◆ ACTIVITY 1: Copy out everything in the Scarlet Witch review from "The art, on" down to "unified collection overall.".
◆ ACTIVITY 2: For each statement, answer yes or no on whether it agrees with the Scarlet Witch review, and quote the review's deciding words: (a) Vanesa Del Rey drew only the first issue; (b) Steve Dillon's art first appears in issue 4; (c) Scarlet Witch is taking medication for depression.

◆ TEXT:
· · · · · · ·

— I've seen enough superhero comics by now to know that it's quite common practice to have someone else do the cover art. It's also a rather annoying one as it doesn't exactly help readers know what to expect inside.
I really enjoyed James Robinson's writing on this series. Especially well done was the development of Scarlet Witch's character; she's had a troubled past for which she's trying to atone and it's even revealed that she's taking medication for depression. I thought she had a lot of depth and as she travels the world seeking to right the broken witchcraft, it's hard not to root for her.
The art, on the other hand, was more problematic and suffered most due to inconsistency. It starts off quite strong with Vanesa Del Rey's vintage horror look, very similar to Robert Hack's work on the new Sabrina series, but Del Rey's out after a single comic, replaced by Marco Rudy in issue 2. I suppose, given the globetrotting nature of the story, different artists can be justified somewhat to capture certain locales and Rudy does paint a beautiful picture of Greece. Plus, he's pretty inventive in his water colours, reminding me of David Mack's work; perhaps not as great as Mack, but still interesting. Then it starts to go down hill with the introduction of the generic art of Steve Dillon in issue 3. Chris Visions and Javier Pulido's work on issues 4 and 5 were better, but by this time I was just wishing for a more unified collection overall.

· · · · · · ·

◆ STORED DATA:

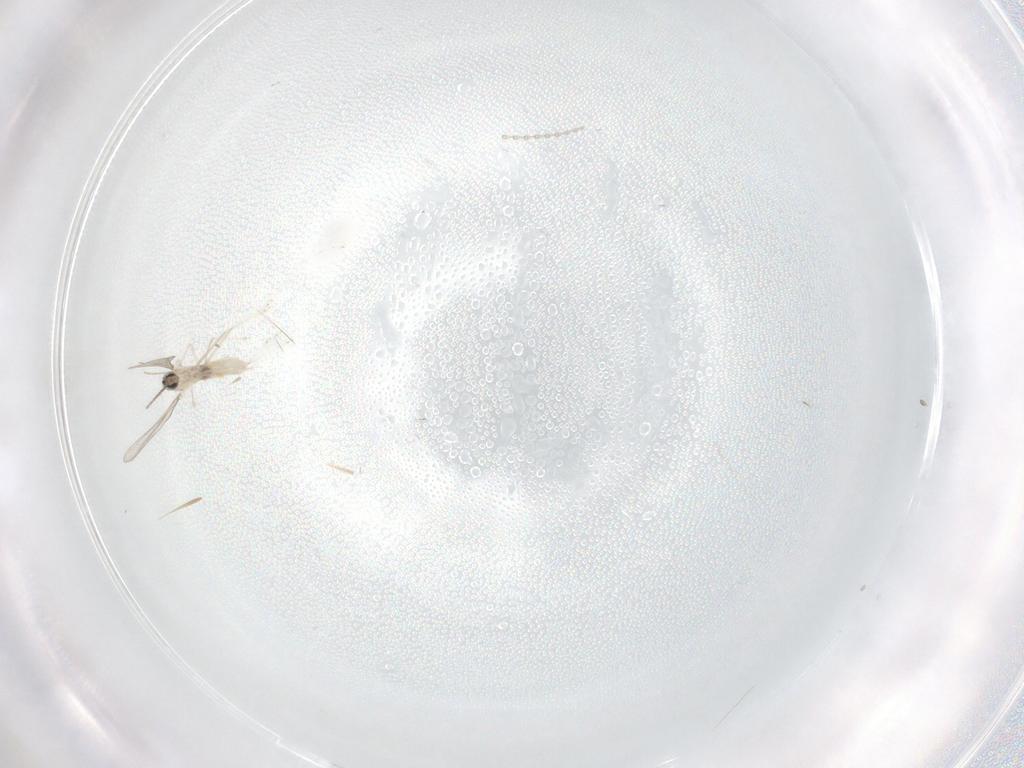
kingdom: Animalia
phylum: Arthropoda
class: Insecta
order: Diptera
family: Cecidomyiidae
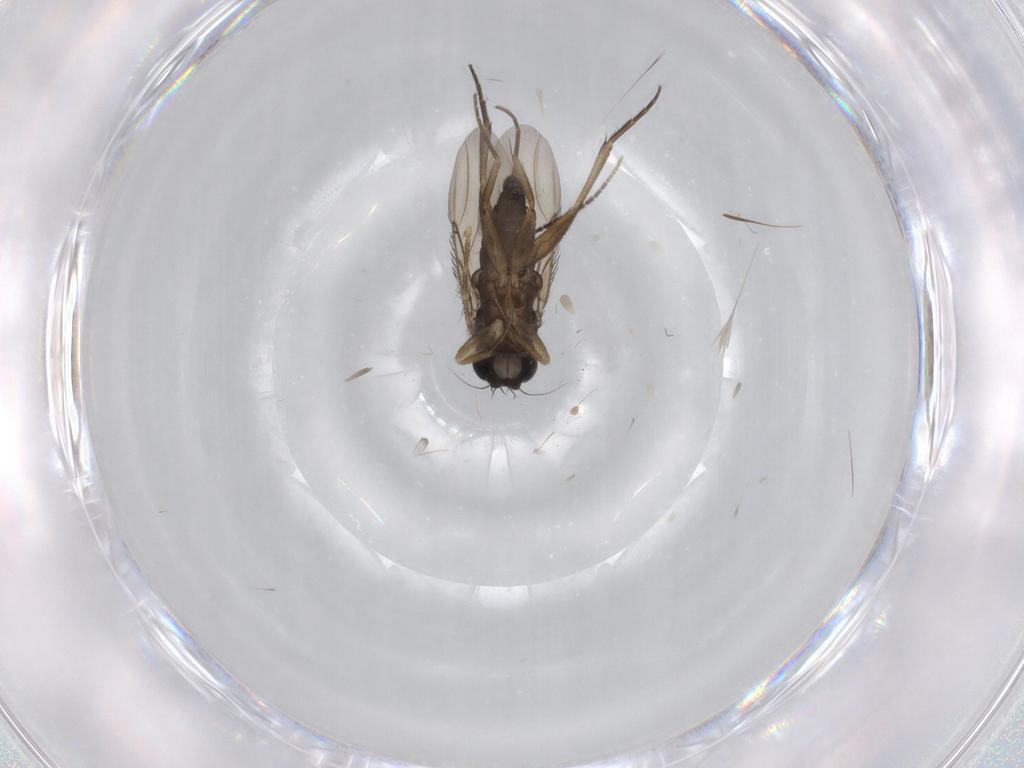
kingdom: Animalia
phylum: Arthropoda
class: Insecta
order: Diptera
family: Phoridae
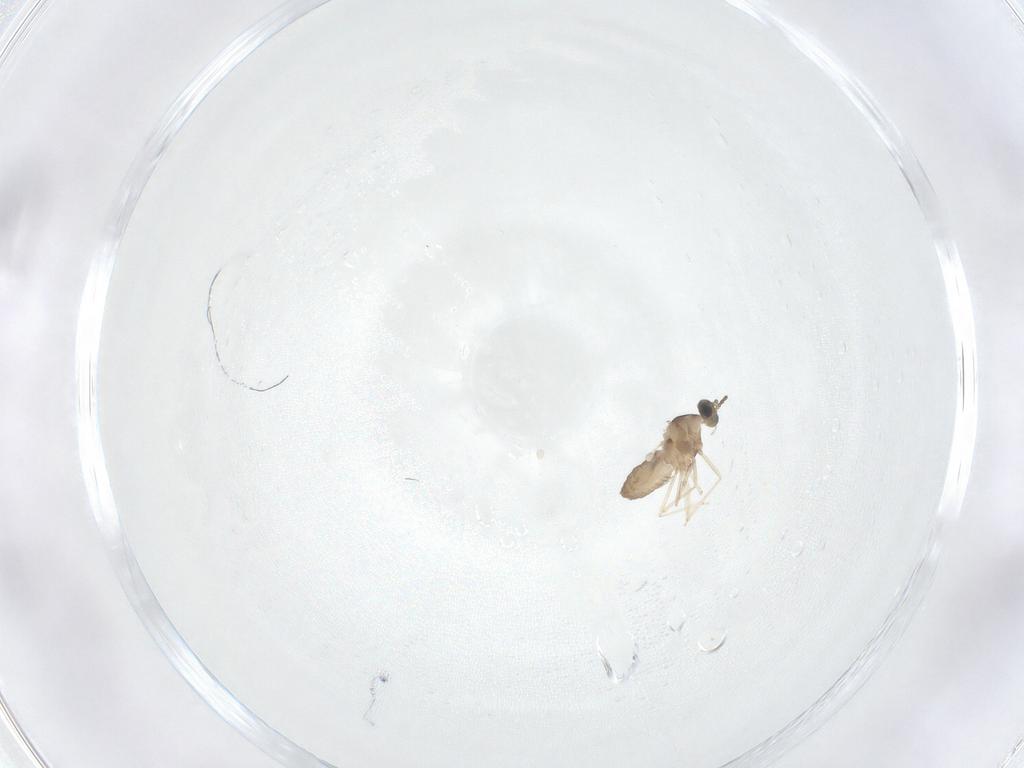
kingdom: Animalia
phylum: Arthropoda
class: Insecta
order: Diptera
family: Cecidomyiidae
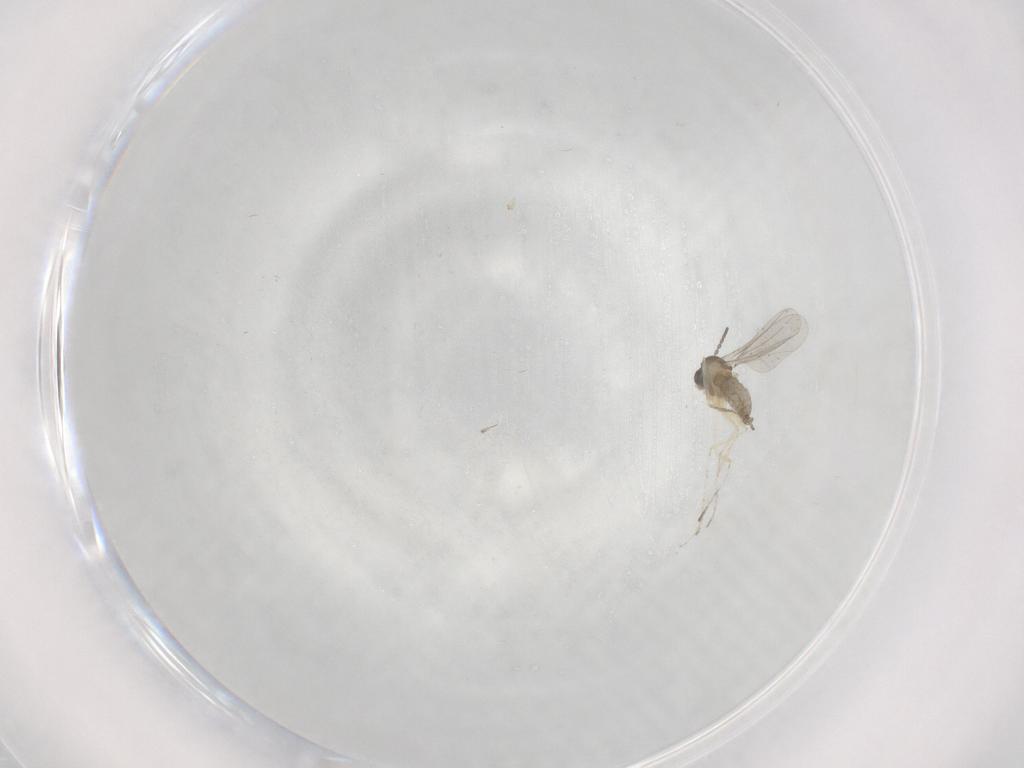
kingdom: Animalia
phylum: Arthropoda
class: Insecta
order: Diptera
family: Cecidomyiidae
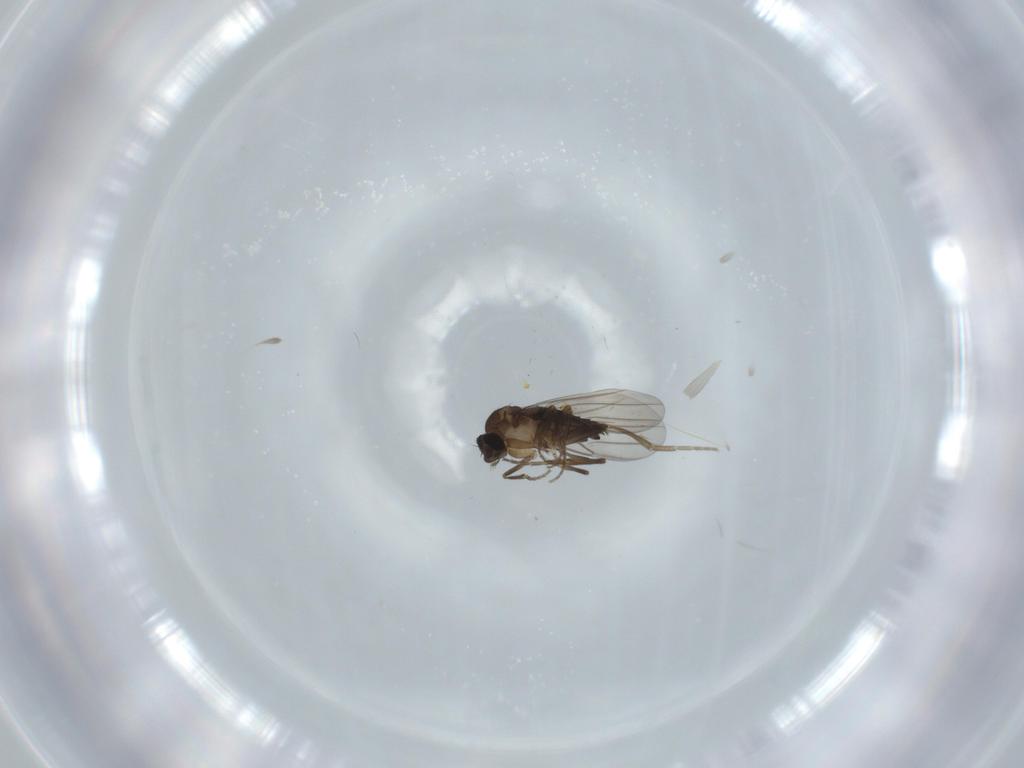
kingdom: Animalia
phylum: Arthropoda
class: Insecta
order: Diptera
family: Phoridae
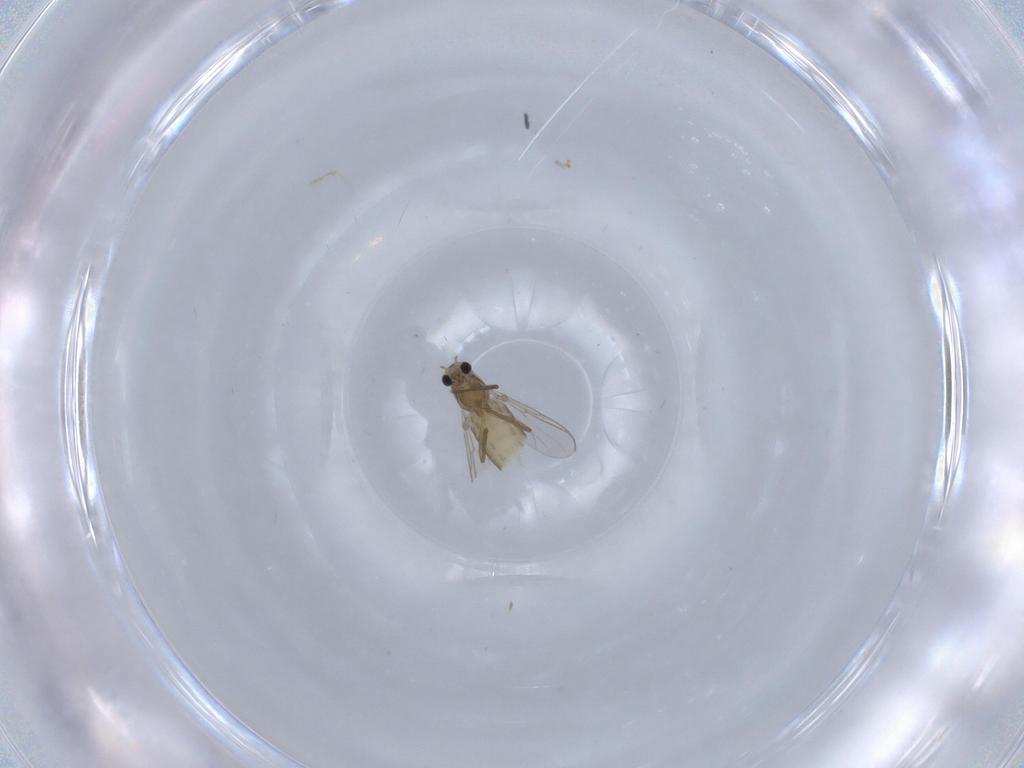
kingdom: Animalia
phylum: Arthropoda
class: Insecta
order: Diptera
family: Chironomidae
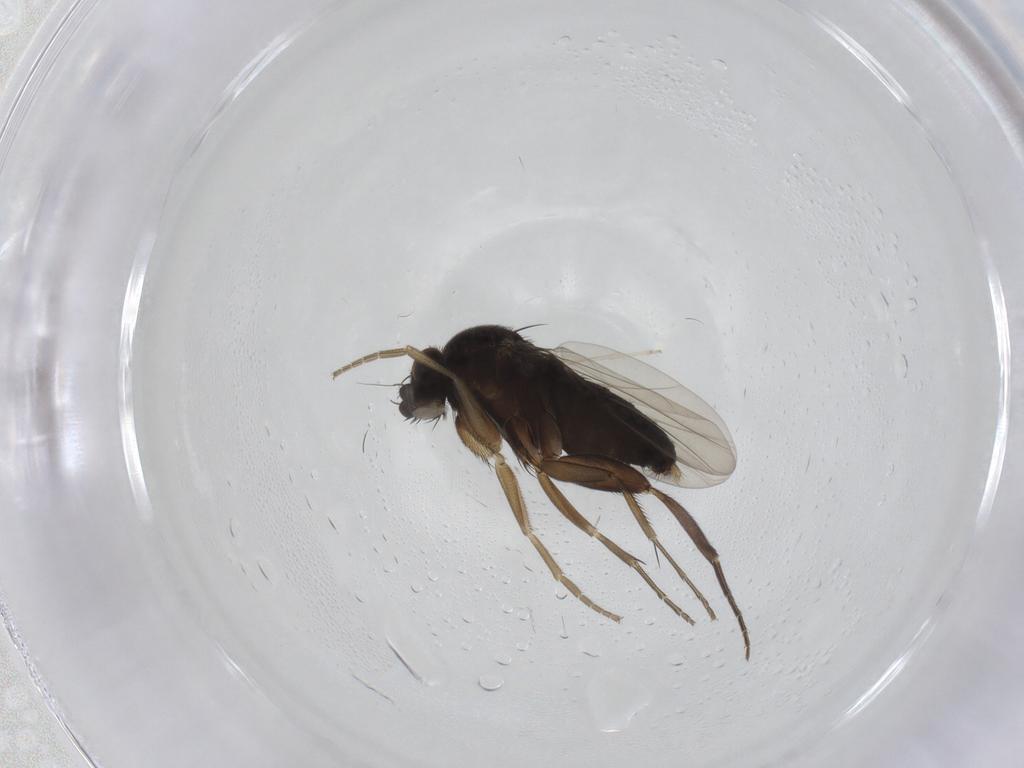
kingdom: Animalia
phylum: Arthropoda
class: Insecta
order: Diptera
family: Phoridae
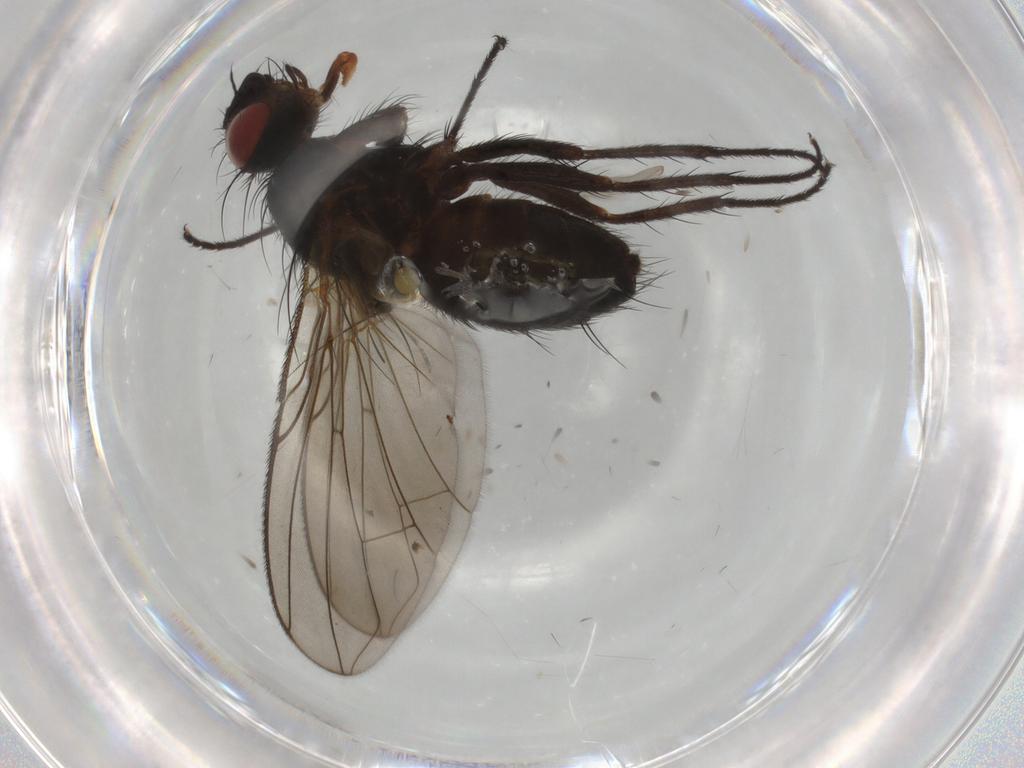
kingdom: Animalia
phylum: Arthropoda
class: Insecta
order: Diptera
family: Tachinidae
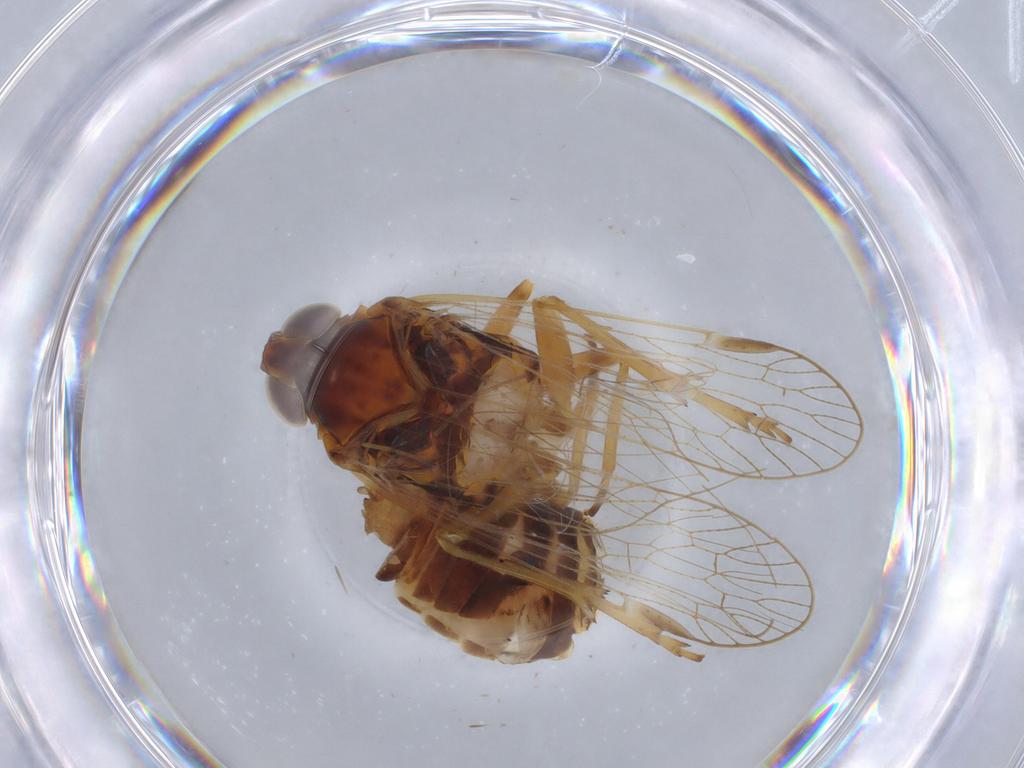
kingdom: Animalia
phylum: Arthropoda
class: Insecta
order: Hemiptera
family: Cixiidae
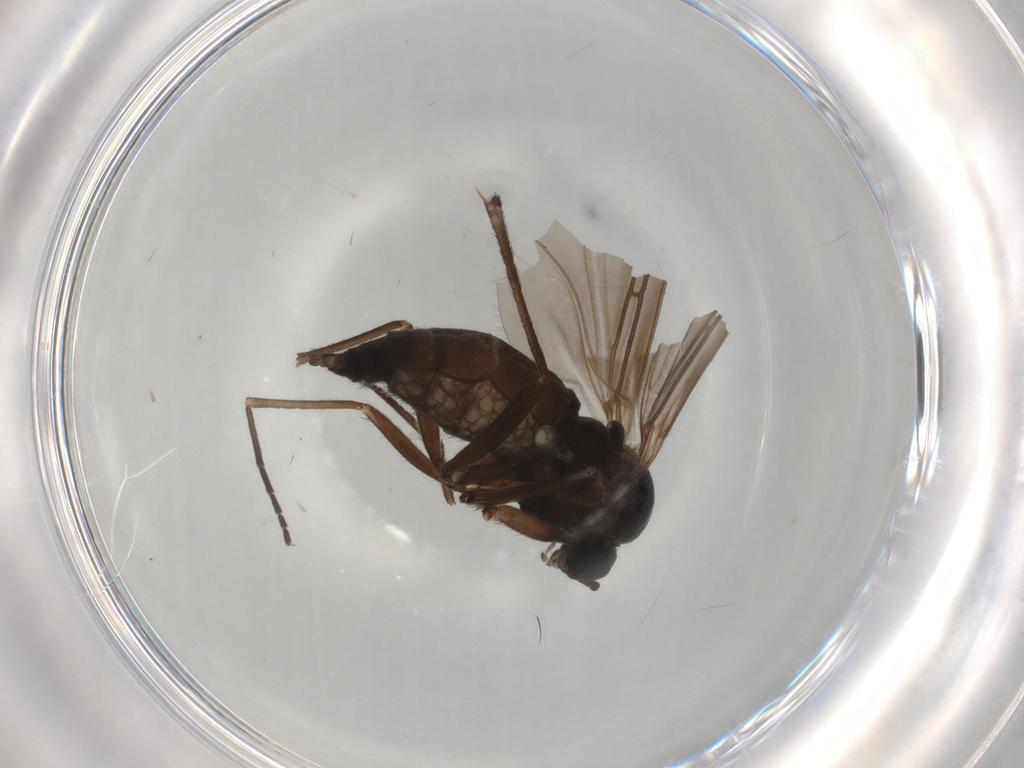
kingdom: Animalia
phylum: Arthropoda
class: Insecta
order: Diptera
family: Sciaridae
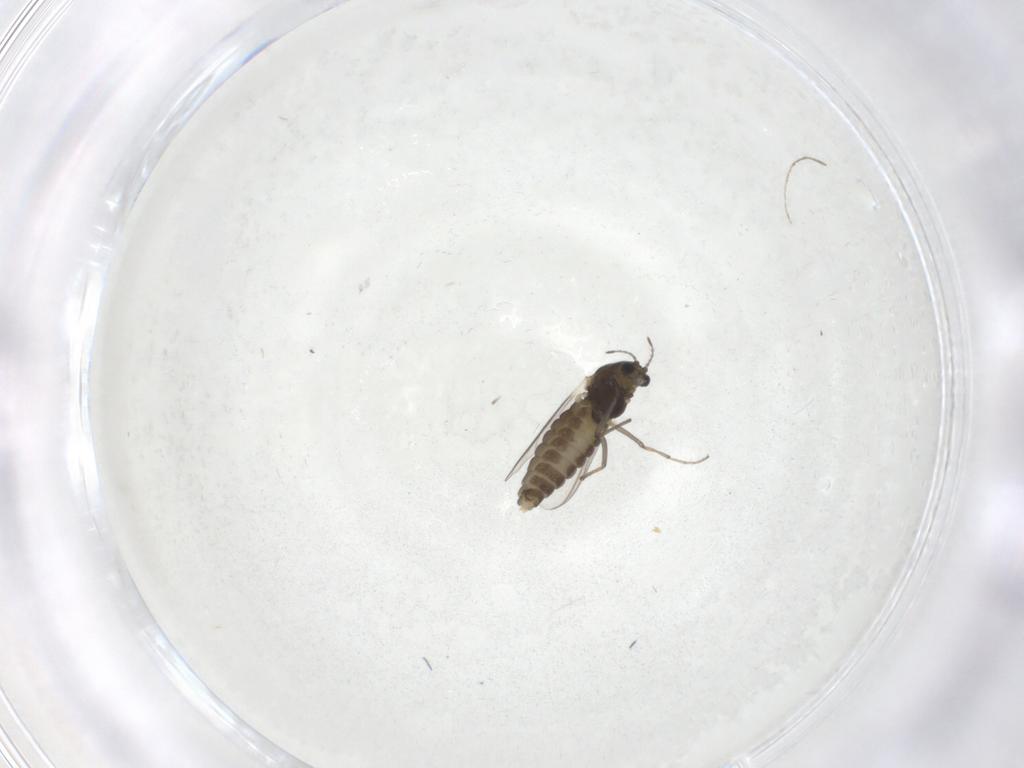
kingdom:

· · · · · · ·

◆ RESPONSE AREA 1:
The art, on the other hand, was more problematic and suffered most due to inconsistency. It starts off quite strong with Vanesa Del Rey's vintage horror look, very similar to Robert Hack's work on the new Sabrina series, but Del Rey's out after a single comic, replaced by Marco Rudy in issue 2. I suppose, given the globetrotting nature of the story, different artists can be justified somewhat to capture certain locales and Rudy does paint a beautiful picture of Greece. Plus, he's pretty inventive in his water colours, reminding me of David Mack's work; perhaps not as great as Mack, but still interesting. Then it starts to go down hill with the introduction of the generic art of Steve Dillon in issue 3. Chris Visions and Javier Pulido's work on issues 4 and 5 were better, but by this time I was just wishing for a more unified collection overall.

◆ RESPONSE AREA 2:
(a) Yes: "Del Rey's out after a single comic, replaced by Marco Rudy in issue 2."
(b) No: "the introduction of the generic art of Steve Dillon in issue 3."
(c) Yes: "it's even revealed that she's taking medication for depression."